Vicinal boron-substituted alkenylnitrile derivatives are versatile synthetic building blocks. For example, Scheme 4 illustrates that cyanoboration product 4a undergoes hydrolysis (to form boronic acid derivative 6a) and subsequent Pd-catalyzed Suzuki-Miyaura coupling with bromobenzene or 4-B(dan)-bromobenzene to furnish 6b and 6c in 86% and 85% yield, respectively, with complete retention of olefin stereochemistry. Furthermore, fluorination of 6a with Selectfluor³⁰ produces a novel (E)-2-nitrile-fluorodiene motif 6d. We also determined that our borylated dienylnitriles can be hydrogenated regioselectively. For example, when diene 5g is subjected to Pd/C catalyzed hydrogenation, tetra-substituted borylated alkenylnitrile 6e is obtained after transesterification with pinacol (eq 1).

Scheme 4.

Functionalization of cyanoboration products.

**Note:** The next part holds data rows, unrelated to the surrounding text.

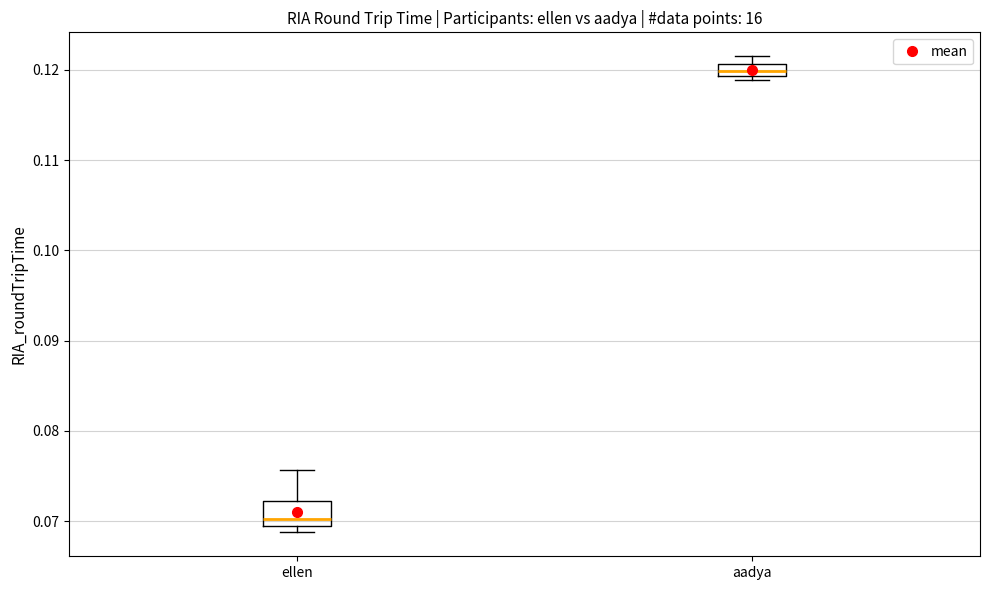

Where is the upper edge of the box for ellen on the y-axis? The values are not printed on the chart, so give them approximately, as read against the axis.

0.072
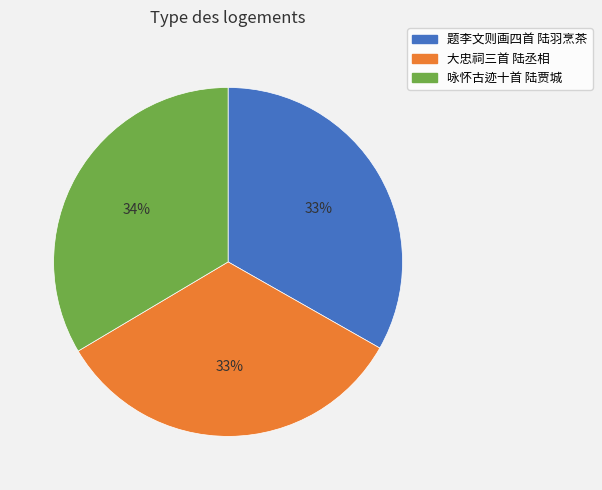

What is the ratio of the value at 题李文则画四首 陆羽烹茶 to the value at 大忠祠三首 陆丞相?

1.0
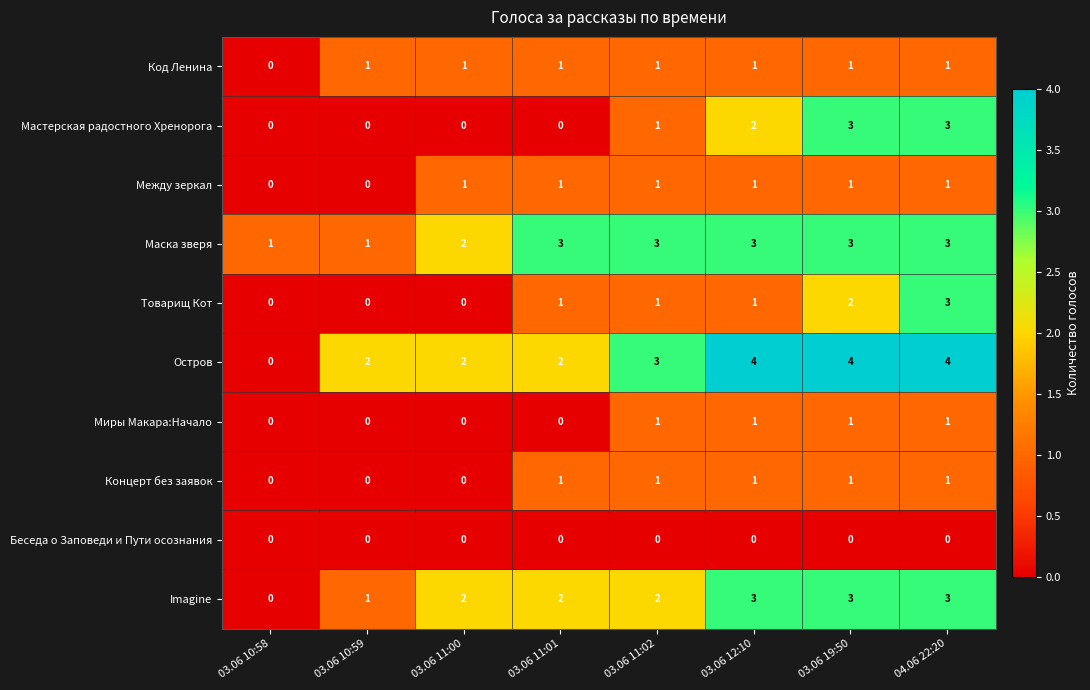

Which series has the largest total across all categories?

Остров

Finally, we applied our trans-selective cyanoboration reaction to the synthesis of Satigrel 7, an anti-platelet aggregating agent that contains a tetra-substituted acrylonitrile core.³¹ With a stereoselective method for the construction of tetra-substituted acrylonitrile now at our disposal, we reasoned that Satigrel could be synthesized from 5e in a straight forward fashion (Scheme 5). We commenced first with the transesterification of 5e followed by Suzuki-Miyaura coupling to produce a variety of bis-aryl substituted dienenitriles 8a-c in a stereospecific manner. The bis-4-methoxy-phenyl derivative 8a was then subjected to oxidation³² to yield the carboxylic acid 9a. Finally, catalytic hydrogenation³³ selectively reduced the more accessible alkene to furnish Satigrel. The synthesis described in Scheme 5 offers a modular and stereoselective synthetic approach toward bis-aryl substituted dienenitriles, taking advantage of the versatile boron functional handle.

Scheme 5.

Synthesis of Satigrel.

In summary, we have developed the first trans-selective cyanoboration reaction of an alkyne. The described palladium-catalyzed cyanoboration of 1,3-enynes is site-, regio-, and diastereoselective, and we have determined that our 1,4-azaborine-based Senphos ligand structure is uniquely suited to support the Pd catalysis. The described method provides access to the important tetra-substituted alkenyl nitrile motif in a straightforward fashion, and we demonstrated the utility of our method with the synthesis of Satigrel. Future efforts will be directed at developing additional stereoselective difunctionalization reactions of alkynes employing the Senphos ligand framework.